After successful completion of the course, students are able to... 

• Explain terms and strategies associated with randomized algorithms; 
• Intuitively and formally describe randomized algorithms for various problems, analyze them mathematically, and prove their properties;
• Apply probability calculations to analyze the performance of randomized algorithms;
• Identify application areas of randomized algorithms and select suitable algorithms for solving a given problem;
• Analyze unknown computational problems and design and analyze their own randomized solution procedures.

Randomized algorithms are algorithms that make random decisions during their execution. Such approaches can significantly simplify or speed up the computation. However, we concede that the algorithms may produce incorrect results with a certain, limited probability, or that the algorithms are efficient only with a certain probability. This lecture covers fundamental principles, techniques, and applications of randomized algorithms.
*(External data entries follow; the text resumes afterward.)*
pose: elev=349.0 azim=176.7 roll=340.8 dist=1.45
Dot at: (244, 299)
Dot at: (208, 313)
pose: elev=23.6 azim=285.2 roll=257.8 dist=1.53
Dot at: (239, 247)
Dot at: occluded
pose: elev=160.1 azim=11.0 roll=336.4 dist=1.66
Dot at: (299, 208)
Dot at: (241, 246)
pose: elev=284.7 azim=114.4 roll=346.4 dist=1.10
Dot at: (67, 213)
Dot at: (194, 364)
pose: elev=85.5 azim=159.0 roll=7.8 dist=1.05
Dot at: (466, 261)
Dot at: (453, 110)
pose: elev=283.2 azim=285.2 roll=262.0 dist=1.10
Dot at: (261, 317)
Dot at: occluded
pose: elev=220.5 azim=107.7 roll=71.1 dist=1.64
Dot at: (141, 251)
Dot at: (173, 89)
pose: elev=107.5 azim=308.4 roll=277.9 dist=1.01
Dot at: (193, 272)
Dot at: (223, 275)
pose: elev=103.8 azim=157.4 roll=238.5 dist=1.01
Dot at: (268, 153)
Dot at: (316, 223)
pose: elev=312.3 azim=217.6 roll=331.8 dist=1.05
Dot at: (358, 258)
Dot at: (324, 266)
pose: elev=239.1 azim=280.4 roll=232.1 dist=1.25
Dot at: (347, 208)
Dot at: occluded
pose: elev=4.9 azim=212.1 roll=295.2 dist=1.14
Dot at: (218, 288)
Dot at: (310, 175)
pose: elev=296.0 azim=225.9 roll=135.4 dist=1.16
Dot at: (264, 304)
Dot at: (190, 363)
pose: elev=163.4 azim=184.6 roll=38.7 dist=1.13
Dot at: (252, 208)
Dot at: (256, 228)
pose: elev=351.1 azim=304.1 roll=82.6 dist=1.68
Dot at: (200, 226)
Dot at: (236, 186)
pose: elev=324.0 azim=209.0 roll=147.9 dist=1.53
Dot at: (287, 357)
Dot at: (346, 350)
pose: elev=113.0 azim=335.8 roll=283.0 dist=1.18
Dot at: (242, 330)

Through examples, we study their development and analysis, particularly with regard to limiting the error probability and demonstrating efficiency.

Possible topics include:

• Markov Chains, Random Walks and their applications
• Application of expected values and bounds on the deviation from them, concentration bounds
• The Monte Carlo method
• Randomized sorting algorithms
• The probabilistic method, applications, and derandomization
• Hashing and Bloom filters
• Linear programming and random rounding techniques
• Randomized complexity classes and theory
• Quantum computation and Grover's algorithm

Lectures and exercise units

• Solve and hand-in exercise sheets with theoretical questions
• Present and discuss the course content in an oral exam

The final grade is a combination of the performance in the exercises and the oral exam.